TEXT TO READ>
_____

Material development

The physical and chemical properties of the final metal–silicate composite may be tuned by altering the concentrations of its mineral and organic constituents. Factors such as the addition of fillers and aggregates, reaction temperatures, reaction times, and additional Fenton-like reactions (e.g. electro-, magneto-, and photo-Fenton) can further influence the material's properties. Simple methods such as high-speed ultrasonic irradiation (sonication), heating and UV–C irradiation (200–280 nm wavelength) are envisioned for the necessary reactions. Techniques like blending and sonication not only accelerate general chemical processes but also fracture the silica particles, generating solid-state radicals that contribute to the degradation of organic components.^{143,180,189,190} This approach has the added advantage of utilising recycled building materials like glass (silica), iron, and aluminium, which are abundant in most rocks. Challenges such as setting times, curing temperatures, and shrinkage are not fully understood for the proposed material. However, studies by Kaehr et al.⁴³ and Townson et al.⁵² suggest that mildly acidic conditions might yield a material that is dimensionally preserved with no shrinkage, down to the nano scale. This research holds the potential to reduce environmental harm while maintaining compatibility with building methods.

Recycling construction and demolition waste

Generally, recycled construction and demolition (C&D) materials are used in the form of aggregates for new concrete.^191,192 The reuse of C&D waste is considered to be a more environmentally sustainable approach as it seeks to conserve natural resources and reduce harmful environmental impacts associated with gravel and sand mining.^{15–17,192,193} In addition to this, extraction and processing of C&D aggregate consumes less energy compared to that of virgin aggregates, leading to lower carbon emissions during production.^194,195 There is also the benefit of reduced landfill volume, and other disposal issues, generated from construction sites.¹⁹⁵

However, the use of C&D waste-derived aggregates poses significant challenges. The recycled materials are often more porous than concrete and include cracks and fissures.^15,16,194 These features can lead to reduced mechanical strength and weakened bonding between the aggregate and new concrete.^15,16,194 The weakening of material strength is due to preexisting cracks in the aggregate which can initiate cracking in the new concrete matrix.^15,16,194 Also, the variability in source materials makes it challenging to predict the behaviour of the recycled aggregate concrete (RAC).¹⁹⁴ This is because different materials (wood, glass, metals, brick, plastic, etc.) have different mechanical properties, porosity, and densities, and their varying concentrations within the concrete mix will be reflected in the mechanical properties of the overall structure.^{15,16,192,194}

A number of studies have investigated ways to improve the properties of RAC by filling the pores, cracks, and fissures with mineral admixtures such as fly ash, meta kaolin, silica fume, ground granulated blast furnace slag (GGBS), and nano silica.¹⁹⁴ Although these methods show potential there remains the problem of variation within the sourced aggregate materials. Thus, precise characterisation and quality assurance would need to be implemented to reduce the amount of variation in aggregate material properties. This in itself may pose an economical and logistical challenge. Conversely, it may be efficient enough to compete with the natural resource mining industry. Further research is required to determine if such implementation is feasible.

_____

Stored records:
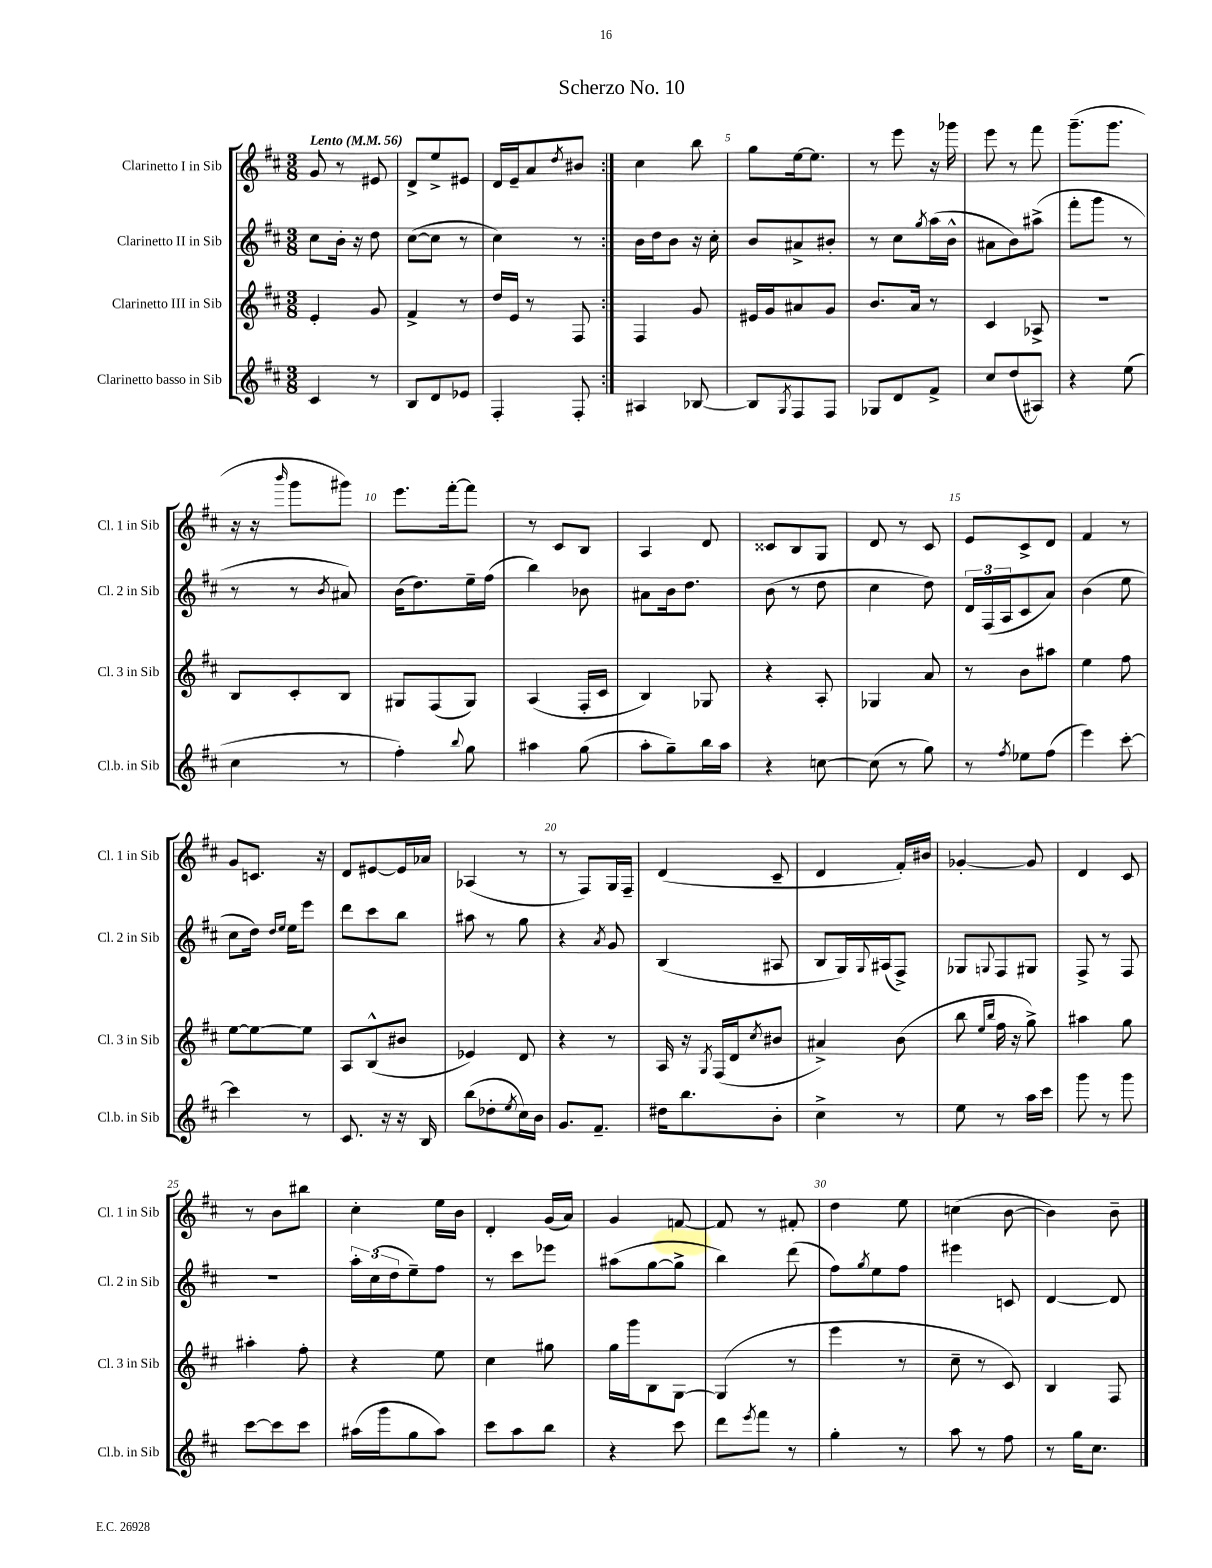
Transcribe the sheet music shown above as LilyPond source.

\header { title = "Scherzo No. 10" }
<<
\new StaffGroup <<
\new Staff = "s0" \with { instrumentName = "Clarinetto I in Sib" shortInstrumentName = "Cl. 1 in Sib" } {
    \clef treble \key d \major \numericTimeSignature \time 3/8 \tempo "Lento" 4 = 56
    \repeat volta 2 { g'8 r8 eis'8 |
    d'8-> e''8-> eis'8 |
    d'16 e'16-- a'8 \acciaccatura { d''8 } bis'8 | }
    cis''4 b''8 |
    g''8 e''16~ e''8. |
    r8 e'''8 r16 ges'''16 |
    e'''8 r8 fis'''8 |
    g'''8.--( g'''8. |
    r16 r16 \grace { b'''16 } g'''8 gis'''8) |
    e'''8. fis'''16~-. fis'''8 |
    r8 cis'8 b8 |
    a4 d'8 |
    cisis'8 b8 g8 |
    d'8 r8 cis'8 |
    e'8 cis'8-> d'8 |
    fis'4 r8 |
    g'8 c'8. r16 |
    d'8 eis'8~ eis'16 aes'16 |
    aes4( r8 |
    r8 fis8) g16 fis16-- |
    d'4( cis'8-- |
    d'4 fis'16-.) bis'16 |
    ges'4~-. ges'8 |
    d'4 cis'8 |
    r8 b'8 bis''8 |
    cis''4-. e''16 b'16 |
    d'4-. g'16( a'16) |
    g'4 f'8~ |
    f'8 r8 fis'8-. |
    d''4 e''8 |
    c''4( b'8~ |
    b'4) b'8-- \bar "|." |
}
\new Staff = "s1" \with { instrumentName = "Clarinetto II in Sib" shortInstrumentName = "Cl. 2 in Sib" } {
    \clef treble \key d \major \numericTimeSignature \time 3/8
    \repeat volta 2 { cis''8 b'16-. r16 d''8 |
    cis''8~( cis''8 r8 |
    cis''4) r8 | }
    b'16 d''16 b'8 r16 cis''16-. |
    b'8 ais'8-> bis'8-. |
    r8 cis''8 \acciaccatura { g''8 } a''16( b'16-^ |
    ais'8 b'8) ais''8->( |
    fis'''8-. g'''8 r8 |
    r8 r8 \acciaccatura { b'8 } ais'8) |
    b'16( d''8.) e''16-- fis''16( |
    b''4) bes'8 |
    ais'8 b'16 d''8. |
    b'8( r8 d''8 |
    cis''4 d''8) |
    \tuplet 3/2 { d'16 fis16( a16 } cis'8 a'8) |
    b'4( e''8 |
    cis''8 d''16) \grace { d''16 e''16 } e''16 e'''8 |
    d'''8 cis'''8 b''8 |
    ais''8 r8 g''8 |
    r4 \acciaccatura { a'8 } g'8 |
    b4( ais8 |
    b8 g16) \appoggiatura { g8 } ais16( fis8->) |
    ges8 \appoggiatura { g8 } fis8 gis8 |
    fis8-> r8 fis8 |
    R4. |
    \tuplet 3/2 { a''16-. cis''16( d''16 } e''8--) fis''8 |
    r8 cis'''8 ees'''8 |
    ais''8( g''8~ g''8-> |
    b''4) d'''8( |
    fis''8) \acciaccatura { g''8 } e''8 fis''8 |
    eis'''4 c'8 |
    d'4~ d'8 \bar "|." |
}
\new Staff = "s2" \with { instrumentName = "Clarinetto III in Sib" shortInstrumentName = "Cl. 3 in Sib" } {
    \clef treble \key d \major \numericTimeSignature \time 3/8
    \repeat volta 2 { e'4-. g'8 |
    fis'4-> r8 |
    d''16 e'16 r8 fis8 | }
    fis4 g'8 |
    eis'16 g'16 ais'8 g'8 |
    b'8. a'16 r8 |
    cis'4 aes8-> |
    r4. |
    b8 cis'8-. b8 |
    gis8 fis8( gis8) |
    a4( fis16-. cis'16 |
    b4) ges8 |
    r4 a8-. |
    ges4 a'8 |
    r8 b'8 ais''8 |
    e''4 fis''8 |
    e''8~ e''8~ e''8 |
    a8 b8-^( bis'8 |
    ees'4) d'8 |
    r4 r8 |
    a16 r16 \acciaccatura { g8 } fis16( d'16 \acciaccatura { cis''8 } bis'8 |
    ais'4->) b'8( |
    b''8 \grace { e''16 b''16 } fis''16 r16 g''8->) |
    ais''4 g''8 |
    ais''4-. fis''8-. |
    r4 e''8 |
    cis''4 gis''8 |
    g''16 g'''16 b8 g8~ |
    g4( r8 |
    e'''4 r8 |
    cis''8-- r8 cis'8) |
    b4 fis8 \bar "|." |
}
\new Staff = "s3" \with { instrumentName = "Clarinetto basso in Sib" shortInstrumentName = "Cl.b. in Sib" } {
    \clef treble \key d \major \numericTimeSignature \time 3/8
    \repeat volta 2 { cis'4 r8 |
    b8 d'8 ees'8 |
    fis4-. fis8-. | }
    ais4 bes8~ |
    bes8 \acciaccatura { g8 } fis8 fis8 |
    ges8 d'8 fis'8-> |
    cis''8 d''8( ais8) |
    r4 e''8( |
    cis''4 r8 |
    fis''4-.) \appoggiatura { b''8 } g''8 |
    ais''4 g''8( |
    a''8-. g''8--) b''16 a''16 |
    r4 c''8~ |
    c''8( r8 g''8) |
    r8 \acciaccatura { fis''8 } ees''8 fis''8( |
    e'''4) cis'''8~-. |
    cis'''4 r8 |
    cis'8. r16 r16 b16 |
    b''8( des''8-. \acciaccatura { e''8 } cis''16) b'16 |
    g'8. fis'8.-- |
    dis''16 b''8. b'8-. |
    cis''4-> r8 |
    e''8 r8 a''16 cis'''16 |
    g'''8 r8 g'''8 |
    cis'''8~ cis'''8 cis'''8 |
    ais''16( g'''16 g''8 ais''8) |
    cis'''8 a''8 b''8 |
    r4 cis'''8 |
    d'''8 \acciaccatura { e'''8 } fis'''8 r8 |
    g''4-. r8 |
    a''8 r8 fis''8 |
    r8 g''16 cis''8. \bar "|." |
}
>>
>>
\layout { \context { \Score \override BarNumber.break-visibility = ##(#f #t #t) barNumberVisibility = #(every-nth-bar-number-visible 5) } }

_____

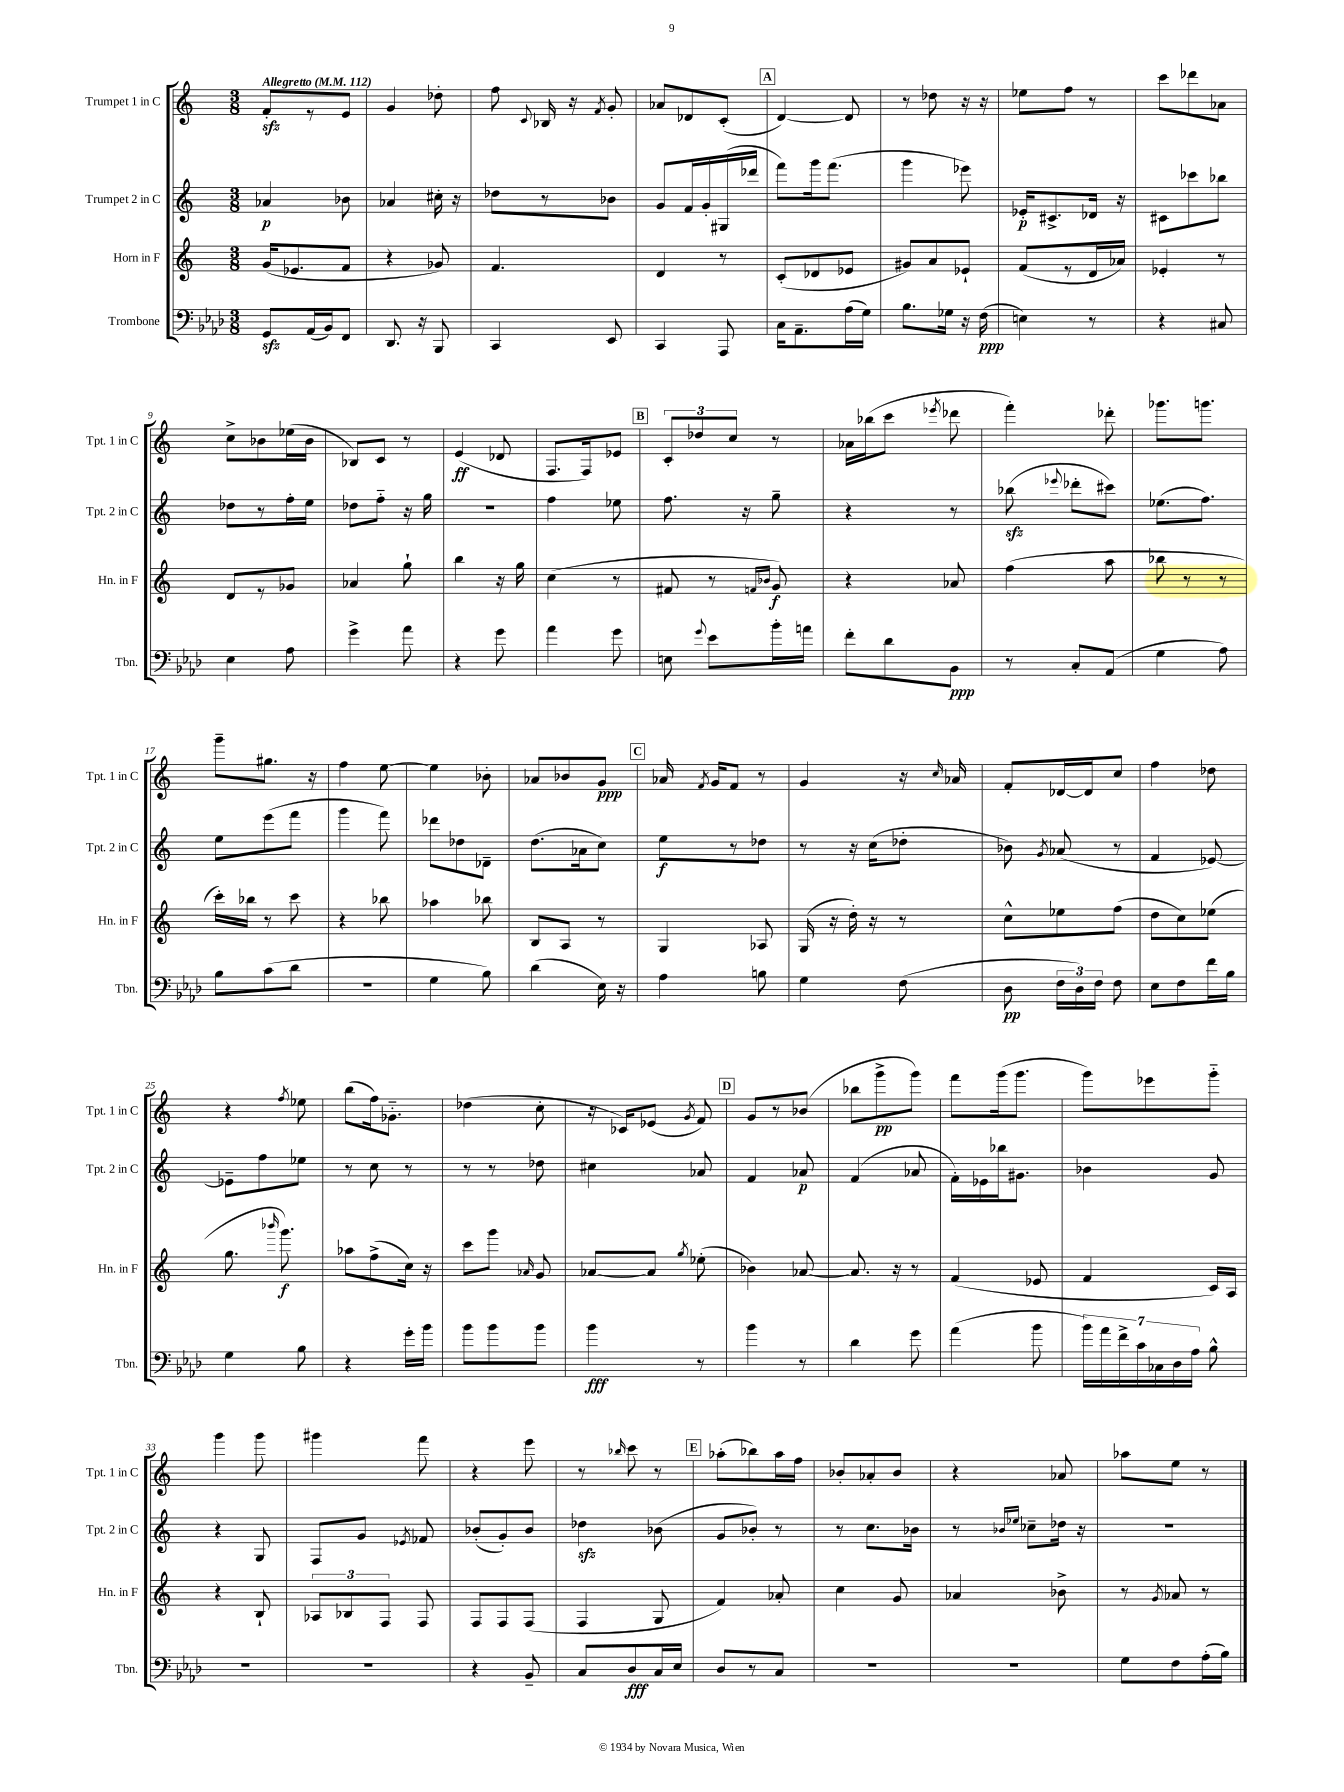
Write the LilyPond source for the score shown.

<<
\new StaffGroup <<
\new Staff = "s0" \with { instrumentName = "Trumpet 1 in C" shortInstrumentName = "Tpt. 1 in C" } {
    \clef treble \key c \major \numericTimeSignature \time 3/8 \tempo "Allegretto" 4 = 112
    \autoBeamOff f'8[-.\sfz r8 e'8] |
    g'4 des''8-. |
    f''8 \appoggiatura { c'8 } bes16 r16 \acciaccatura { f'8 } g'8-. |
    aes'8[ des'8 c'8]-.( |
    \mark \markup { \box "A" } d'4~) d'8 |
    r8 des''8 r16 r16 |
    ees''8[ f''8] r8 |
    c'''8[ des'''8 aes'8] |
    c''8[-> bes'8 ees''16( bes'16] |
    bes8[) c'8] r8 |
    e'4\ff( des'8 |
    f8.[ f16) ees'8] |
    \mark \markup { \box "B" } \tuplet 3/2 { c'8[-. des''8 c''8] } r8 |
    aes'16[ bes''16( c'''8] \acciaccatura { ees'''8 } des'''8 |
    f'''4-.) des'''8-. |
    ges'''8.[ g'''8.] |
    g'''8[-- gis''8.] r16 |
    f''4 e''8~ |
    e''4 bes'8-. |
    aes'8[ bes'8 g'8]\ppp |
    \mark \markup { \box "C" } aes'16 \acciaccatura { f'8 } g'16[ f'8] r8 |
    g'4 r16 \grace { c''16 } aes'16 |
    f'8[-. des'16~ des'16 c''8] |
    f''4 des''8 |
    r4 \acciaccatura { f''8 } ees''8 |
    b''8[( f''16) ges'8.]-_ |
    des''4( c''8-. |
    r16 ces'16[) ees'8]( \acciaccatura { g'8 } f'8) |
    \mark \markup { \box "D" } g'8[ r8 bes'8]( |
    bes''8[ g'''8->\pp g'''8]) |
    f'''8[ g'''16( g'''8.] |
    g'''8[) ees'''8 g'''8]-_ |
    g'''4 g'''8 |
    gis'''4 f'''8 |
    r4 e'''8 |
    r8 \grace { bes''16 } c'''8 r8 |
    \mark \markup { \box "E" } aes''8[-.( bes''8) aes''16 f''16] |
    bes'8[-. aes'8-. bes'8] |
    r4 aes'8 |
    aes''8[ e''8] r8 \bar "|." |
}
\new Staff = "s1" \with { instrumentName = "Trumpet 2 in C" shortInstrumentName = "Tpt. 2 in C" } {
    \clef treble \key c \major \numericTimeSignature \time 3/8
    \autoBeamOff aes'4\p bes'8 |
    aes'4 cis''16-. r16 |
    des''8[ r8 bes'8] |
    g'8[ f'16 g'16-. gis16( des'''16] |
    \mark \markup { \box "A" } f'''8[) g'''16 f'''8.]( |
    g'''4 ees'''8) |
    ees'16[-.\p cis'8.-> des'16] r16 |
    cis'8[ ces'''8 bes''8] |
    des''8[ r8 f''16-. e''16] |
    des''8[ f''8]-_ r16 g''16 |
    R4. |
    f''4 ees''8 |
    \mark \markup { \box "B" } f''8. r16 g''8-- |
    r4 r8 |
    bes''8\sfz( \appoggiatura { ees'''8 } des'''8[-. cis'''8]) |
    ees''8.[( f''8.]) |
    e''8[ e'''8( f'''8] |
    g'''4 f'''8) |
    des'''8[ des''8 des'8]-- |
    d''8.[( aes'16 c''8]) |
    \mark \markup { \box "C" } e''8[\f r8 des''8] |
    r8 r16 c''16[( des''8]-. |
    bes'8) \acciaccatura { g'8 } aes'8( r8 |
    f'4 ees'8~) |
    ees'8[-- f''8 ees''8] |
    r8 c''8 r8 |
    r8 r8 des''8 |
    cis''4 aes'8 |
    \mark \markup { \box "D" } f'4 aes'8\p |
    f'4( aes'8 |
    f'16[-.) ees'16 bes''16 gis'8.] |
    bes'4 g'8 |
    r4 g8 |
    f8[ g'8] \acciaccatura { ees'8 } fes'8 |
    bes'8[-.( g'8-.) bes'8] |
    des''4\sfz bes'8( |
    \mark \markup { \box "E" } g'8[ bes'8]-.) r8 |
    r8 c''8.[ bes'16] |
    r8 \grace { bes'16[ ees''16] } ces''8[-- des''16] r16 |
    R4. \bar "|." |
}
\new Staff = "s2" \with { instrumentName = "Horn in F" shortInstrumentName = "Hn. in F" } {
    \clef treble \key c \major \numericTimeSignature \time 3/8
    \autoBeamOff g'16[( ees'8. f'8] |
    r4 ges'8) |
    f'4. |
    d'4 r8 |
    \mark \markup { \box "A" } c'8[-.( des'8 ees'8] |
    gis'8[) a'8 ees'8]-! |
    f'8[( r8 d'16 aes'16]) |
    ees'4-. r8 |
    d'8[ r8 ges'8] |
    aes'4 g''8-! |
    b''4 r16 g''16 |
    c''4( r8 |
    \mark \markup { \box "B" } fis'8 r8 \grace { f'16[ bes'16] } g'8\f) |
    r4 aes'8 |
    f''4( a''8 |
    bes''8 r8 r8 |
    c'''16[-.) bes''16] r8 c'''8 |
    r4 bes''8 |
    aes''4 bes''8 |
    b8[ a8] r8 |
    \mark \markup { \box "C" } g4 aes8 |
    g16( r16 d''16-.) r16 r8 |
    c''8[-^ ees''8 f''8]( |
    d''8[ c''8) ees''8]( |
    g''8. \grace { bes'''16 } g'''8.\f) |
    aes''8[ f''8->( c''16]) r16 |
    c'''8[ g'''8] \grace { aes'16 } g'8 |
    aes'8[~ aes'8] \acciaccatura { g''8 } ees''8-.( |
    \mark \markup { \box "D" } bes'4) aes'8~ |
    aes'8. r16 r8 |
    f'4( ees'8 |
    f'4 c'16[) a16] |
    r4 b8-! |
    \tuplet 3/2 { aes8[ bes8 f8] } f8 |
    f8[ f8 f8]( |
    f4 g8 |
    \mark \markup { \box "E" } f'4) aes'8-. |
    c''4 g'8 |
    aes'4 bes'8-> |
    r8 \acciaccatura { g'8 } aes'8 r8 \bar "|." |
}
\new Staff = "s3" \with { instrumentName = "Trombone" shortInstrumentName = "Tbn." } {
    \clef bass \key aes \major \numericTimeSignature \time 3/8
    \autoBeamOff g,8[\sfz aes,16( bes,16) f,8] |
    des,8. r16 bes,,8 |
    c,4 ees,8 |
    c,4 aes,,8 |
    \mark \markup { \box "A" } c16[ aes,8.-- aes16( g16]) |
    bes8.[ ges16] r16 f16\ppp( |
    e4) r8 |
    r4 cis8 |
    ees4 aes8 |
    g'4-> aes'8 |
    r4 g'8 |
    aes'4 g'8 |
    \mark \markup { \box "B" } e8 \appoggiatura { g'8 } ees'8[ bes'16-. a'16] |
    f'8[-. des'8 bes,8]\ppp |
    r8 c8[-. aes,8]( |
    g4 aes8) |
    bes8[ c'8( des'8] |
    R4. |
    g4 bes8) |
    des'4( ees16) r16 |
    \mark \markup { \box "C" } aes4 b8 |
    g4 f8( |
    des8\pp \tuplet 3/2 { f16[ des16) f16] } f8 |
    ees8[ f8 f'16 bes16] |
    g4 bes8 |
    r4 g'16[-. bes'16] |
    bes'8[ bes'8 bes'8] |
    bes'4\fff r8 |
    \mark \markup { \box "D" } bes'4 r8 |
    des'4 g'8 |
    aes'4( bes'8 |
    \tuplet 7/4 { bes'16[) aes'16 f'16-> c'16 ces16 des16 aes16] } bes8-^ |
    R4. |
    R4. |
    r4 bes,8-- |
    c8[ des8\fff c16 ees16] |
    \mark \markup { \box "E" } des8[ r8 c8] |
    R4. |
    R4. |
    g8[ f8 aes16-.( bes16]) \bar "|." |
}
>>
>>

_____

DIRECTIONS> Print the stretch of the text on building materials from "A number of" through "implementation is feasible.", word for word.

TASK RESPONSE>
A number of studies have investigated ways to improve the properties of RAC by filling the pores, cracks, and fissures with mineral admixtures such as fly ash, meta kaolin, silica fume, ground granulated blast furnace slag (GGBS), and nano silica.¹⁹⁴ Although these methods show potential there remains the problem of variation within the sourced aggregate materials. Thus, precise characterisation and quality assurance would need to be implemented to reduce the amount of variation in aggregate material properties. This in itself may pose an economical and logistical challenge. Conversely, it may be efficient enough to compete with the natural resource mining industry. Further research is required to determine if such implementation is feasible.